Deutsche Telekom embarked on a programme to change the way it deals with the enormous amounts of data generated by OneApp, the Group’s customer self-care app (Deutsche Telekomwatch, #85).
DT Software Engineer Parteek Singhal, in a blog, said the “previous system” — implying the revamp, if not entirely done and dusted, is well on its way to completion — was deemed unsuited to providing “advance analytics and reporting capabilities”.
OneApp generates click events that, Singhal explained, were previously streamed using RabbitMQ over MQTT. Click events were then stored in ElasticSearch, which could be queried via Kibana software.
According to Singhal, this way of doings things was fine when it came to providing real-time analytics capability, which enabled DT to gain real-time insight into customer engagement (and launch real-time campaigns). “Though this system is ideal for real-time use cases”, said Singhal, “data-driven decision making is not that easy with the growing data size and hunger for insights”.

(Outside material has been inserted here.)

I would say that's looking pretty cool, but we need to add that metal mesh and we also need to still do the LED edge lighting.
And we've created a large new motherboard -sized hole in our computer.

Data volumes generated by OneApp — which, as of February 2020, had been downloaded by 55% of customers across DT’s European subsidiaries — are huge. Real-time analytics, monitoring, and campaign management are based on poring over 50 million documents a day. When OneApp was launched in May 2018, the goal was to channel more than 50% of the Europe segment’s digital service interactions through the application by 2021. OneApp is one of the products DT has developed based on the Group’s harmonised application programming interface layer (also known as “HAL”), which is linked in with the TM Forum’s Open APIs scheme.
DT set out various system requirements before embarking on the design of its big data solution. These were as follows, as highlighted by Singhal:
- The capability to store data over a longer period in a cost and performance effective manner.

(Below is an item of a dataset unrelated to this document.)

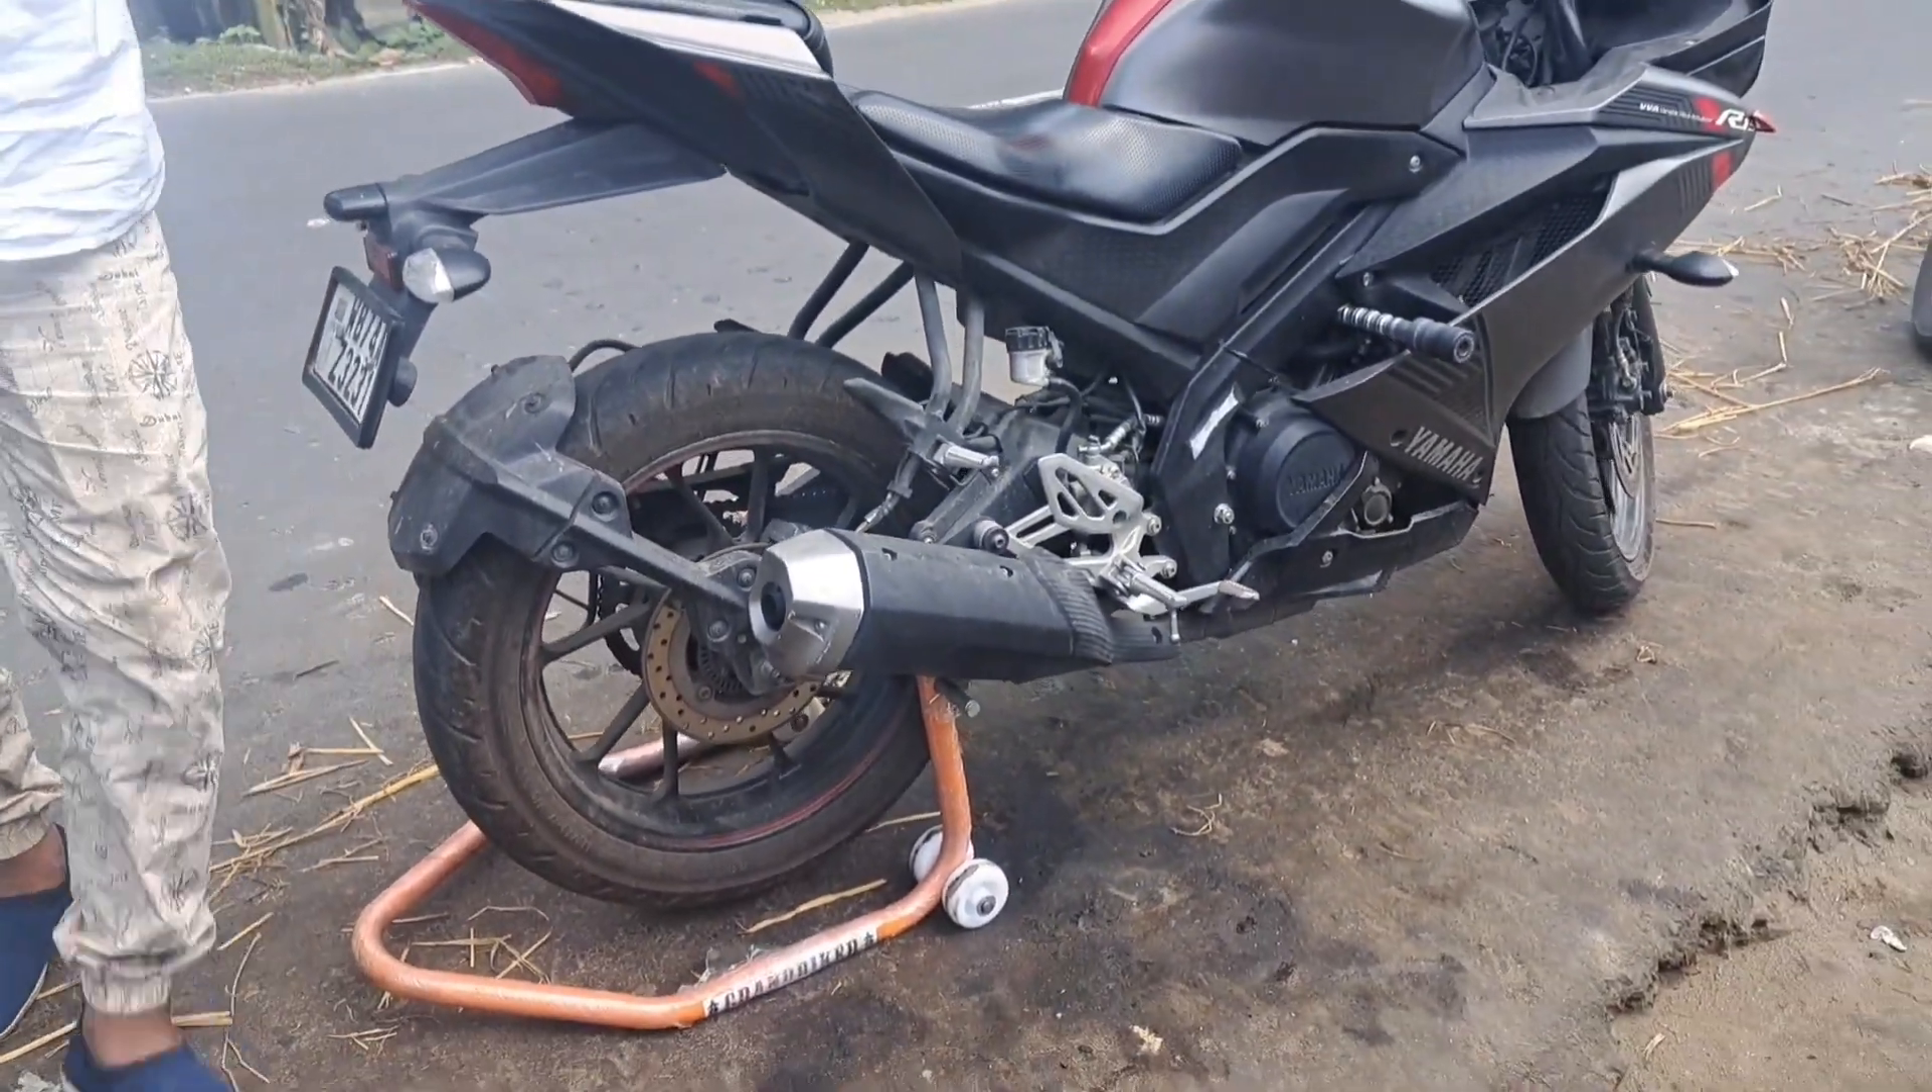फाइनली गईस देखिए हमारा जो स्टैंड है यह फाइनली लग चुके है।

- Aggregating different types of data from different sources.
- Executing complex analytical queries that need multiple joins over huge data.
- Need for distributed processing engines to scale in accordance with the growing data.
- Enable machine learning use cases.
- General-purpose business intelligence application that should be able to integrate with any data source.
Digging deeper with AWS (and other software tools)
Singhal outlined a new workflow architecture, using various software tools, to support OneApp and meet system requirements. It is implemented and managed on Amazon Web Services (AWS) public-cloud facilities, which acts as a “centralised data lake”.
Among the software-tool contributors are Logtash, Apache Spark, Parquet, and Airflow.
Open-source Logtash allows collection of data from a variety of sources; Apache Spark can process large amounts of data; Parquet is in the business of data compression; and Airflow helps with data pipeline management.
Singhal promised to provide more details of the new system in subsequent blogs.